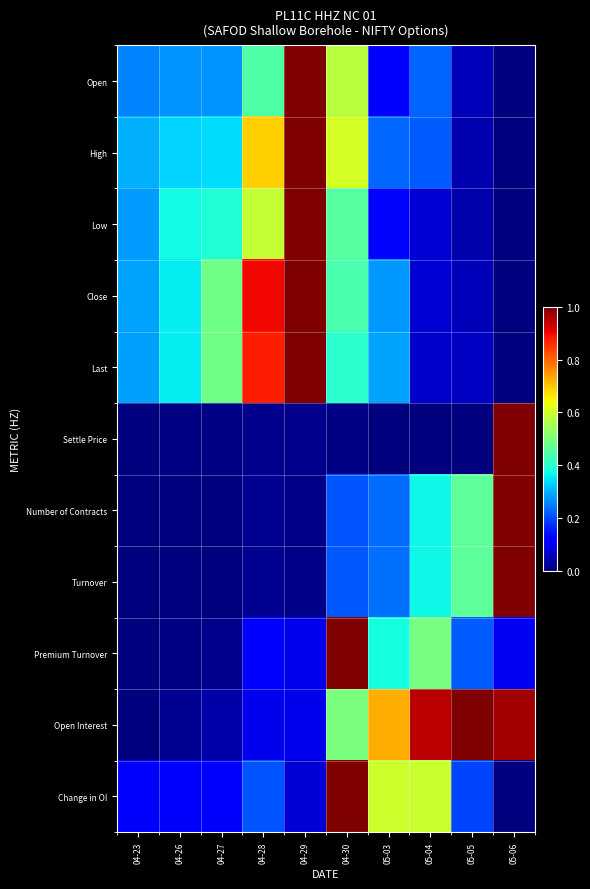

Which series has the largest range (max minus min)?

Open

---

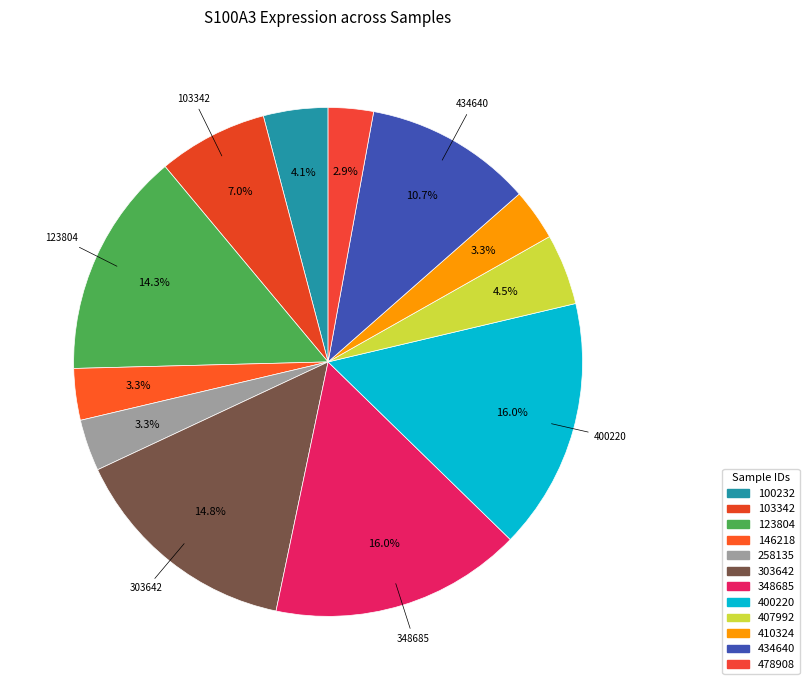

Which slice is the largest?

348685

---

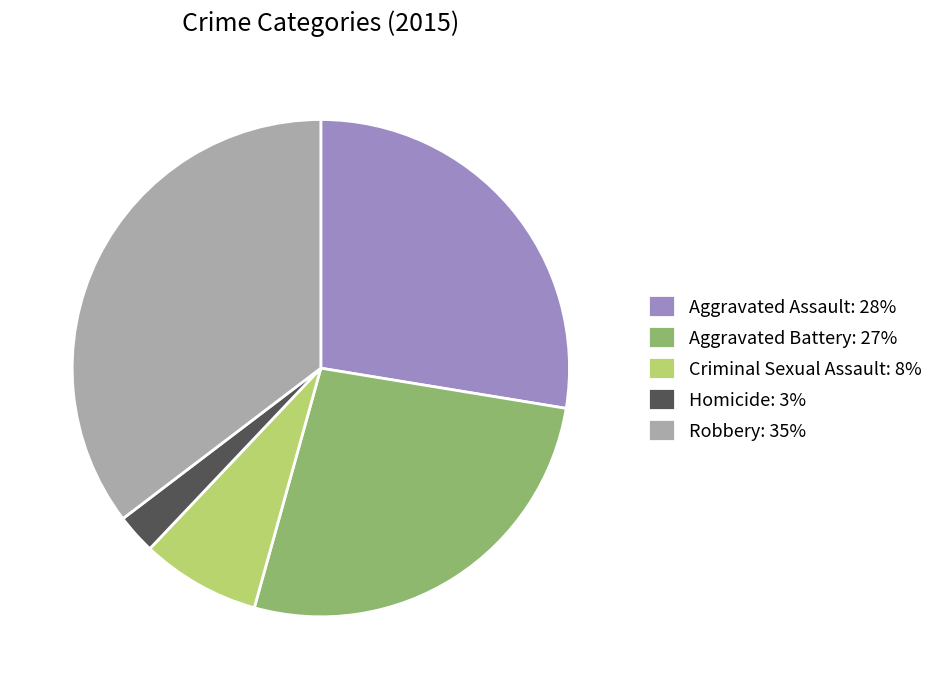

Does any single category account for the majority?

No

* **Your objective**: Pick out every line in the records above that contains the word "Which", and copy each of those lines in full.

* **Response area**:
Which series has the largest range (max minus min)?
Which slice is the largest?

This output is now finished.